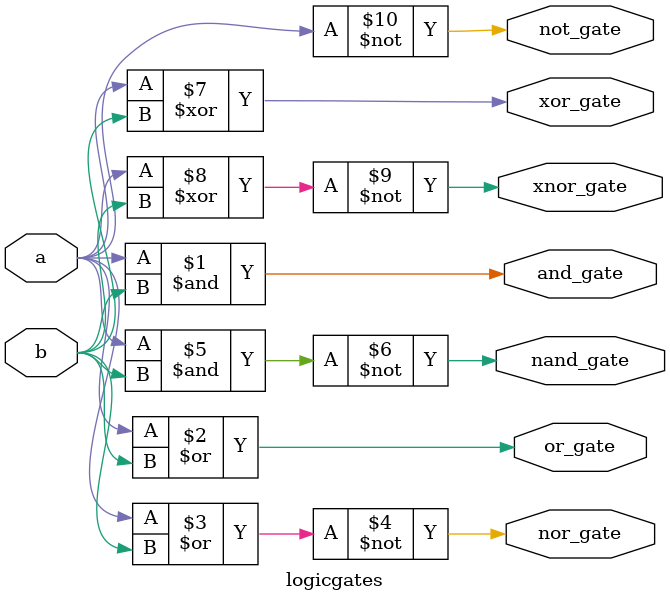
<source format=v>
`timescale 1ns / 1ps

module logicgates(
    input a,b,
    output  and_gate,
    output  or_gate,
    output  not_gate,
    output  nor_gate,
    output  nand_gate,
    output  xor_gate,
    output  xnor_gate
    );
    and g1(and_gate,a,b);
    or g2(or_gate,a,b);
    not g3(not_gate,a);
    nor g4(nor_gate,a,b);
    nand g5(nand_gate,a,b);
    xor g6(xor_gate,a,b);
    xnor g7(xnor_gate,a,b);
endmodule
</source>
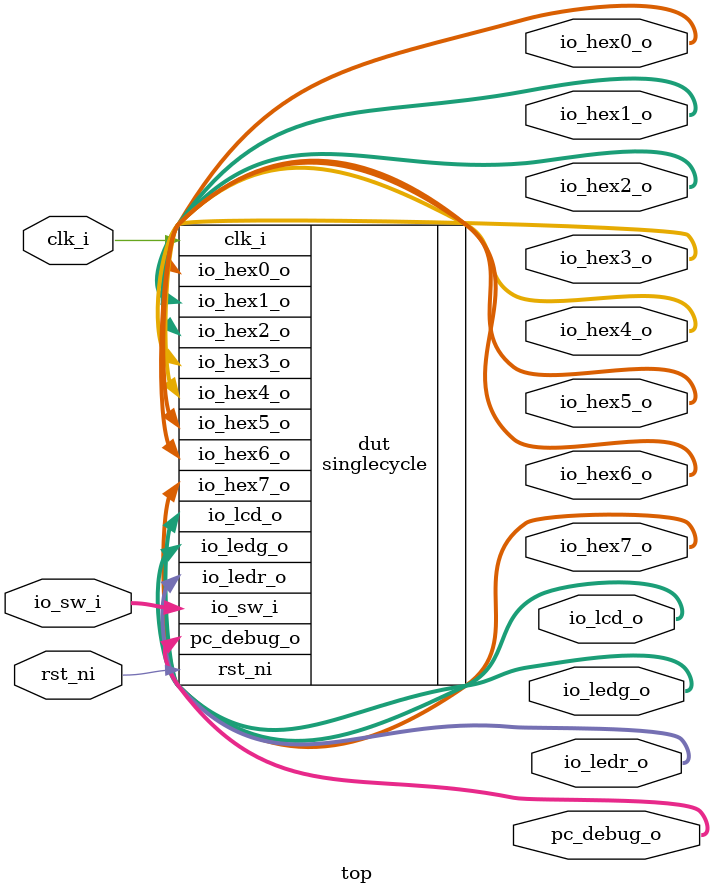
<source format=sv>
module top (
  //INPUT
  input logic        	clk_i,
  input logic        	rst_ni,

  input logic [31:0]    io_sw_i,

 //OUTPUT
  output logic [31:0] 	pc_debug_o,
  output logic [31:0] 	io_lcd_o,
  output logic [31:0] 	io_ledg_o,
  output logic [31:0] 	io_ledr_o,
  output logic [31:0] 	io_hex0_o,
  output logic [31:0] 	io_hex1_o,
  output logic [31:0] 	io_hex2_o,
  output logic [31:0] 	io_hex3_o,
  output logic [31:0] 	io_hex4_o,
  output logic [31:0] 	io_hex5_o,
  output logic [31:0] 	io_hex6_o,
  output logic [31:0] 	io_hex7_o

);

  singlecycle dut (
    .clk_i    	(clk_i)   ,
    .rst_ni 	(rst_ni)  ,
    .io_sw_i   	(io_sw_i) ,
    .pc_debug_o	(pc_debug_o),
    .io_lcd_o   (io_lcd_o) ,
    .io_ledg_o 	(io_ledg_o),
    .io_ledr_o 	(io_ledr_o),
    .io_hex0_o  (io_hex0_o),
    .io_hex1_o  (io_hex1_o),
    .io_hex2_o  (io_hex2_o),
    .io_hex3_o  (io_hex3_o),
    .io_hex4_o  (io_hex4_o),
    .io_hex5_o  (io_hex5_o),
    .io_hex6_o  (io_hex6_o),
    .io_hex7_o  (io_hex7_o)
  );
  
  
// Process on positive edge of clk_i 
  always @(posedge clk_i) begin : proc_assertions
  	
  end
endmodule : top



    

</source>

::::::

* _About this task_:
Print each entry above verbatim, pictures left out.

* _Finished exercise_:
<source format=v>
`timescale 1ns / 1ps

module logicgates(
    input a,b,
    output  and_gate,
    output  or_gate,
    output  not_gate,
    output  nor_gate,
    output  nand_gate,
    output  xor_gate,
    output  xnor_gate
    );
    and g1(and_gate,a,b);
    or g2(or_gate,a,b);
    not g3(not_gate,a);
    nor g4(nor_gate,a,b);
    nand g5(nand_gate,a,b);
    xor g6(xor_gate,a,b);
    xnor g7(xnor_gate,a,b);
endmodule
</source>
<source format=sv>
module top (
  //INPUT
  input logic        	clk_i,
  input logic        	rst_ni,

  input logic [31:0]    io_sw_i,

 //OUTPUT
  output logic [31:0] 	pc_debug_o,
  output logic [31:0] 	io_lcd_o,
  output logic [31:0] 	io_ledg_o,
  output logic [31:0] 	io_ledr_o,
  output logic [31:0] 	io_hex0_o,
  output logic [31:0] 	io_hex1_o,
  output logic [31:0] 	io_hex2_o,
  output logic [31:0] 	io_hex3_o,
  output logic [31:0] 	io_hex4_o,
  output logic [31:0] 	io_hex5_o,
  output logic [31:0] 	io_hex6_o,
  output logic [31:0] 	io_hex7_o

);

  singlecycle dut (
    .clk_i    	(clk_i)   ,
    .rst_ni 	(rst_ni)  ,
    .io_sw_i   	(io_sw_i) ,
    .pc_debug_o	(pc_debug_o),
    .io_lcd_o   (io_lcd_o) ,
    .io_ledg_o 	(io_ledg_o),
    .io_ledr_o 	(io_ledr_o),
    .io_hex0_o  (io_hex0_o),
    .io_hex1_o  (io_hex1_o),
    .io_hex2_o  (io_hex2_o),
    .io_hex3_o  (io_hex3_o),
    .io_hex4_o  (io_hex4_o),
    .io_hex5_o  (io_hex5_o),
    .io_hex6_o  (io_hex6_o),
    .io_hex7_o  (io_hex7_o)
  );
  
  
// Process on positive edge of clk_i 
  always @(posedge clk_i) begin : proc_assertions
  	
  end
endmodule : top



    

</source>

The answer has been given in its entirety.